Lolita Chakrabarti’s Red Velvet is effectively an immense provocation in itself, a play that avenges the characters of its own making and most importantly the one man who, despite the racial discrimination he faced, stood in solitude, center stage.
Living within the fractured narrative of Chakrabarti’s creation, Ira Aldridge finds himself vacillating between the past and present, between his first performance in London’s Covent Garden Theatre and his final cries for acceptance in a New York City hotel room. The juxtaposition of these two points is crucial within the context of Aldridge’s first role at the Covent Garden: Shakespeare’s Othello (though he played Aphra Behn’s Oroonoko in reality). One might imagine that a person of color playing a person of color would be quite fitting for a performance that aims to hold some sort of gravity in the world of realistic theater. This, however, is clearly not the case when an “American gentlemen of color” becomes “The African Tragedian” under the circumstances of a Britain reeling with the enactment of the 1833 Slavery Abolition Act.
Though the audience becomes anxious with the complete absurdity of the moment, Aldridge never really acknowledges the disadvantages that come with his race until the final scene of the show, where a rabid breakdown is indication of some sort of coming-to-terms. In this moment, the audience comes to notice a defining parallel: Ira, like Othello, skillfully denies his race until all is lost, until, for Othello, his wife no longer remains pure, and for Aldridge, his chance at international acclaim is sullied with disgrace.
The set of the Lantern Theater provides an intimate experience between actors and their audience, an opportunity for much of the intensity of Red Velvet to be addressed within the breakdown of a stage that cannot further contain the passion of Aldridge’s craft. In one of the final scenes of the performance, Connie, a Jamaican servant at the Covent Garden Theatre who is respected by others only for her docility, finds herself trying to protect Aldridge from the horribly racist reviews of his own performance. “You are what you wish to see,” she mutters, becoming the character I wanted to root for most if Aldridge continued to live in his own spectacular ignorance.

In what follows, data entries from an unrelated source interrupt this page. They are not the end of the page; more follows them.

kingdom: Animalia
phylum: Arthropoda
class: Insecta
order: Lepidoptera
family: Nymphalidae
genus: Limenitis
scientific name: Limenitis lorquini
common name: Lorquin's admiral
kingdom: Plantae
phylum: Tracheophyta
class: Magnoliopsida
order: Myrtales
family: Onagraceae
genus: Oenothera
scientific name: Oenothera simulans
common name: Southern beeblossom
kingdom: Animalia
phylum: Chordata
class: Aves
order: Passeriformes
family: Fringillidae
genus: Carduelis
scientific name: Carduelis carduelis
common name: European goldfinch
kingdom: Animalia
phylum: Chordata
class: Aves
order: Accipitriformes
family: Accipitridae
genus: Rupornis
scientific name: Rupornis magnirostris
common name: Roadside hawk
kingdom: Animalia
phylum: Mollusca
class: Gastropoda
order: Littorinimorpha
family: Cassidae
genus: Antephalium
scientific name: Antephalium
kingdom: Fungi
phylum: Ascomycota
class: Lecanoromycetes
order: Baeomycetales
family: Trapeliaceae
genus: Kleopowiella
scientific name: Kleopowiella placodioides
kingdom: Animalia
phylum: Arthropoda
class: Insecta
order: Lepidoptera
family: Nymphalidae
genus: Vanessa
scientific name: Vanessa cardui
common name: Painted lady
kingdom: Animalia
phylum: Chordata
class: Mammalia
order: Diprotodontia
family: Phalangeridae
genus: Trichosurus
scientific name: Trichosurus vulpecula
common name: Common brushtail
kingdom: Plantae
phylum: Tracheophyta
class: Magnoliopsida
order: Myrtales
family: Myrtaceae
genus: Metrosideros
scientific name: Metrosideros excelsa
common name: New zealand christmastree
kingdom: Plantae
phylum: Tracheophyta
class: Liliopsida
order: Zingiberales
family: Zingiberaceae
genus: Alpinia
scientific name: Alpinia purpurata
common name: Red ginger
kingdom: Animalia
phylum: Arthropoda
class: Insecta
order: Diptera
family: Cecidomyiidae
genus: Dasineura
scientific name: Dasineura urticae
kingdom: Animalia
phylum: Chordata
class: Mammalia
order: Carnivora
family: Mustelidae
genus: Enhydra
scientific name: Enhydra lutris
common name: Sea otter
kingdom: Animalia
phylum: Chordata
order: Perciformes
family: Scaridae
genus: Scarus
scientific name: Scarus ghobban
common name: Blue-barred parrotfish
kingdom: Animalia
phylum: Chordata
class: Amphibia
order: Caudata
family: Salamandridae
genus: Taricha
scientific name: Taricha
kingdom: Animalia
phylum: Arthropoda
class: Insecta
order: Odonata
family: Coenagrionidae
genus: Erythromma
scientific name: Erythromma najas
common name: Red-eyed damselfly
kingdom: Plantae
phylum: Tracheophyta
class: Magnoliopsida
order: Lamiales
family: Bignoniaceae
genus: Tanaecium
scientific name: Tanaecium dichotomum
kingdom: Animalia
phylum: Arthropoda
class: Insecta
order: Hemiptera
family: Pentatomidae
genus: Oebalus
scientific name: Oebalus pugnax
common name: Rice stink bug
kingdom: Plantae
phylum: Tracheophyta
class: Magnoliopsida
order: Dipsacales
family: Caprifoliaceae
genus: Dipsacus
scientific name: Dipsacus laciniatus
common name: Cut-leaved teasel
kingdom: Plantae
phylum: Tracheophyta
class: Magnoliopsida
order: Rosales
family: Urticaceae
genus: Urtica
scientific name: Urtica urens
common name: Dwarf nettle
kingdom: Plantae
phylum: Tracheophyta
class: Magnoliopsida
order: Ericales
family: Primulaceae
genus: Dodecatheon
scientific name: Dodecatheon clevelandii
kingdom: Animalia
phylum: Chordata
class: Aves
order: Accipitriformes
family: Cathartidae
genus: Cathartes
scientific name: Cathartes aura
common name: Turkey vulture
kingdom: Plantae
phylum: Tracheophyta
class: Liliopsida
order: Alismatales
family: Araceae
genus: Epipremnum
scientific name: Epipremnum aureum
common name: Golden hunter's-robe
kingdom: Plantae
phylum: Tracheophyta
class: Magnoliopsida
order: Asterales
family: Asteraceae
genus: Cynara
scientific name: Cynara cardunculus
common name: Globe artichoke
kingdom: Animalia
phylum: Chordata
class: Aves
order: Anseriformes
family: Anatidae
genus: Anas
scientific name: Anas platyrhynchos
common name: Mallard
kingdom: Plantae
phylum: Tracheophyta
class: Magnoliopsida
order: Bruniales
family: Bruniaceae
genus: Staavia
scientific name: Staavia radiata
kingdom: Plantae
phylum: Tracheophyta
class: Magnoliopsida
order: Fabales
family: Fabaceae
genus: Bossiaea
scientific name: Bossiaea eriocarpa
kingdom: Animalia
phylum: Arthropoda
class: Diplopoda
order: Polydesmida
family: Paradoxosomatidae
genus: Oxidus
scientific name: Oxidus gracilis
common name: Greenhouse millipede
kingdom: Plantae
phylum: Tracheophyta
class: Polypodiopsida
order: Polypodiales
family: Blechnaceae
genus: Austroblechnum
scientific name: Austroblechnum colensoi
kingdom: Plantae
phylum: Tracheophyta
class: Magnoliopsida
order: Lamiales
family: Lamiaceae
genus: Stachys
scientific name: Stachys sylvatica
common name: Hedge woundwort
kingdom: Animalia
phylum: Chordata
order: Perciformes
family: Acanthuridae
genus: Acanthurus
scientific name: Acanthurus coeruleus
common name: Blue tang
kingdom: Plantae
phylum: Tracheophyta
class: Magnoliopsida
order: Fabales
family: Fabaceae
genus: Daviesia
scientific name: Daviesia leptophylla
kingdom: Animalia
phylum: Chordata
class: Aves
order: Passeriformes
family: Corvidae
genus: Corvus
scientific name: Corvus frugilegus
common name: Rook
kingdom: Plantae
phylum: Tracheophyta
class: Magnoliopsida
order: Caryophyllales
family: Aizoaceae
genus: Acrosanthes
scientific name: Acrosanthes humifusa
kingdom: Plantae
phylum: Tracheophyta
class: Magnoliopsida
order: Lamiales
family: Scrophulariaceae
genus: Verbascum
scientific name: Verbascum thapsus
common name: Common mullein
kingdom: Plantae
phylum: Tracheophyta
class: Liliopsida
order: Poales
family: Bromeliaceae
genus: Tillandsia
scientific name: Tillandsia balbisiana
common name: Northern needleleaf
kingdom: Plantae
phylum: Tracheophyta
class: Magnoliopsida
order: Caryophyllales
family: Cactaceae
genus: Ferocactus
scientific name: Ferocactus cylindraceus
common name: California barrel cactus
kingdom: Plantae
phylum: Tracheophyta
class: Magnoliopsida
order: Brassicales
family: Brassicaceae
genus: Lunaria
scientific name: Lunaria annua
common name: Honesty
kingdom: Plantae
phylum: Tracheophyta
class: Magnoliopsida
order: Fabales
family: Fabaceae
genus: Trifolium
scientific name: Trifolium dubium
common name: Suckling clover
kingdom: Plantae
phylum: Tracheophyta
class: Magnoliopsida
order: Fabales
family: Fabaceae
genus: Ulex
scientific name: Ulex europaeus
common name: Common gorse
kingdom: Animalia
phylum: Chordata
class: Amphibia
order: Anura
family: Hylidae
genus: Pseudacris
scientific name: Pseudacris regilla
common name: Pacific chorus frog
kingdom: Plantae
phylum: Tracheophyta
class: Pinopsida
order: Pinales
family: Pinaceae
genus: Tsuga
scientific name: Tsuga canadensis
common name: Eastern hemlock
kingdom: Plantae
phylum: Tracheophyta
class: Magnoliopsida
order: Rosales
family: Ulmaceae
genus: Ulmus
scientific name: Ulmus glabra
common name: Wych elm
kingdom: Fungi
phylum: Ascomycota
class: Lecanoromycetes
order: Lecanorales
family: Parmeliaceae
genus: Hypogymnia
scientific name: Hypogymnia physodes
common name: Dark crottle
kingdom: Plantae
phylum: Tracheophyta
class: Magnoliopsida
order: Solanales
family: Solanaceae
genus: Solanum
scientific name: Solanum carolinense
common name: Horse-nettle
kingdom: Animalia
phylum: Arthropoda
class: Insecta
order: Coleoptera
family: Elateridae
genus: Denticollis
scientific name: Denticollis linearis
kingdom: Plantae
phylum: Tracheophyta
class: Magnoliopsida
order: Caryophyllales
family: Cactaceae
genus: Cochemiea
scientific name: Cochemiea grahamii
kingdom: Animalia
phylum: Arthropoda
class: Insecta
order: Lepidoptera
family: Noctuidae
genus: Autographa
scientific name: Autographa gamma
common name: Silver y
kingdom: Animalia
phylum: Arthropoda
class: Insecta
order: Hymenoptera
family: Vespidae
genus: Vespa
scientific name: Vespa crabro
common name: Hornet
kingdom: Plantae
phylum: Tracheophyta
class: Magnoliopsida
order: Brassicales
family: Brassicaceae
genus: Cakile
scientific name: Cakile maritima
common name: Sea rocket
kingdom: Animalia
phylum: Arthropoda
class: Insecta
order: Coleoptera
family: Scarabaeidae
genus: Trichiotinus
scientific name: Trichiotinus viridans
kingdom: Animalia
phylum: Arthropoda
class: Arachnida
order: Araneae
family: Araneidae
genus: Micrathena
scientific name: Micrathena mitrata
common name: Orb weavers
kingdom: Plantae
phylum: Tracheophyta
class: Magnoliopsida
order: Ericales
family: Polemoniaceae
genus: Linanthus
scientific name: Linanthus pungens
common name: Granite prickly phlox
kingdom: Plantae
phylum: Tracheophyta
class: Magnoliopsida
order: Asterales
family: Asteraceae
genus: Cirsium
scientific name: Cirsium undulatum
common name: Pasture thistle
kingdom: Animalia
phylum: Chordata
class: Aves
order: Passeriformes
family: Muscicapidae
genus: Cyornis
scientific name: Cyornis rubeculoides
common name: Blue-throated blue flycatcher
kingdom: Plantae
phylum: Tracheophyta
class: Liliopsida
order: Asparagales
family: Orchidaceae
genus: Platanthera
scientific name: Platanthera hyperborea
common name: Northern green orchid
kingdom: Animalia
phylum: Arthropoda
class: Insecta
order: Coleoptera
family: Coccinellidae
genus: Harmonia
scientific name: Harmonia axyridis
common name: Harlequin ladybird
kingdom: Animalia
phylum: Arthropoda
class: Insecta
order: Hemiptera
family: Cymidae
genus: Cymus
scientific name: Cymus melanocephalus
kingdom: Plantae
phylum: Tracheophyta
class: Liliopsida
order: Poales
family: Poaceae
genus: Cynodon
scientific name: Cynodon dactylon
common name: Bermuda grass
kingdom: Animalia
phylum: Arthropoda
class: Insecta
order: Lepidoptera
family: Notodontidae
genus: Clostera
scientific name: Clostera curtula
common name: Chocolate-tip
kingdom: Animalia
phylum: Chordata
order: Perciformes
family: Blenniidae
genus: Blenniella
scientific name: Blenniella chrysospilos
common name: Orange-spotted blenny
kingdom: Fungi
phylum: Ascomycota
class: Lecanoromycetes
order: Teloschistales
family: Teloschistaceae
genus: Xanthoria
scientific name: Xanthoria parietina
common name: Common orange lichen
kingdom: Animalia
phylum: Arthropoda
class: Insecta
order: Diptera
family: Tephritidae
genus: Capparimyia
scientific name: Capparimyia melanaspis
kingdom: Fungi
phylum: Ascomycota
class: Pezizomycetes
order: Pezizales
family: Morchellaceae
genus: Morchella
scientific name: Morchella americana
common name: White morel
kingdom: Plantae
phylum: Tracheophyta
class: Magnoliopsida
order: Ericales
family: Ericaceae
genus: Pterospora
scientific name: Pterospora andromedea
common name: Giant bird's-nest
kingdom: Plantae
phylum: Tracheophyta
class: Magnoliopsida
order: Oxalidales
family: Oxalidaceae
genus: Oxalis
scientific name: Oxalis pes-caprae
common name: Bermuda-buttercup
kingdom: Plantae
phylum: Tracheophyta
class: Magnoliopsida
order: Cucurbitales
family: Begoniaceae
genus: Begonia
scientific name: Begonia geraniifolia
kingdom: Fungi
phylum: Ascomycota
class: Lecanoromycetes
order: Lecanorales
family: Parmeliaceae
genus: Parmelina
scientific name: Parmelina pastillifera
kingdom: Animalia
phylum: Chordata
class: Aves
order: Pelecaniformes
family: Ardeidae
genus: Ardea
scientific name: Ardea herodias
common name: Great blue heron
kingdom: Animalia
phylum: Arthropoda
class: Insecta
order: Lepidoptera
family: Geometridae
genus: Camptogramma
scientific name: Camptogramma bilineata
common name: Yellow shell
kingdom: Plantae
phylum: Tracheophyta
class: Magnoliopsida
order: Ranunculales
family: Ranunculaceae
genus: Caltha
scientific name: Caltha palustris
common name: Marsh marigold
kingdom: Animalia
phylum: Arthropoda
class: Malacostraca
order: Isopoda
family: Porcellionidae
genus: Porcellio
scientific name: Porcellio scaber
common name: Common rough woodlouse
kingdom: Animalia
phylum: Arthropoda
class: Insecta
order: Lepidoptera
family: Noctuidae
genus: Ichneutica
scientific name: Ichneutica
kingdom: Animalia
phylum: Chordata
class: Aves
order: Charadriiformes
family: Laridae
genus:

Connie, however, is one of six characters that stand on the floor in the last scene, staring at a lone Ira Aldridge. In that moment, I found myself wondering if the spotlight was on Ira because he had finally overcome – quite literally – the other characters, or if his dementia-ridden spectacle enmeshed him further within the ghastly production that was his life.
Perhaps the most crucial point I realized while watching Red Velvet and later interacting with the actors was the notion that a performer is a person. Thus, they play people, not movements. In other words, the dynamics between characters such as Ira and Bernard, a blatantly avid proponent of the Atlantic Slave Trade, is a relationship between two humans working within the framework of their own individuality. An actor erects emotion from an audience through these performances, but that one begins to attribute a face to an ideology is an intriguing concept to note.
Similarly, Ira’s relationship with Connie becomes a paradox in itself when he, a man of color, tells a Jamaican servant, “oh, no sugar for me,” when being served tea, both asserting his supremacy yet denying that which makes him supreme. This is to say that the cultural and political dynamics woven throughout Red Velvet’s script effectively redefine what it means for theater – and arguably human existence – to be an opportunity for public provocation. As Ira Aldridge sits center stage in an 1867 hotel room, powdering his face ashen and beginning to descend into absolute insanity, the audience need look no further than the parted red velvet curtains behind him, signalling that your show, Ira, is not yet over. In fact, perhaps it has only begun.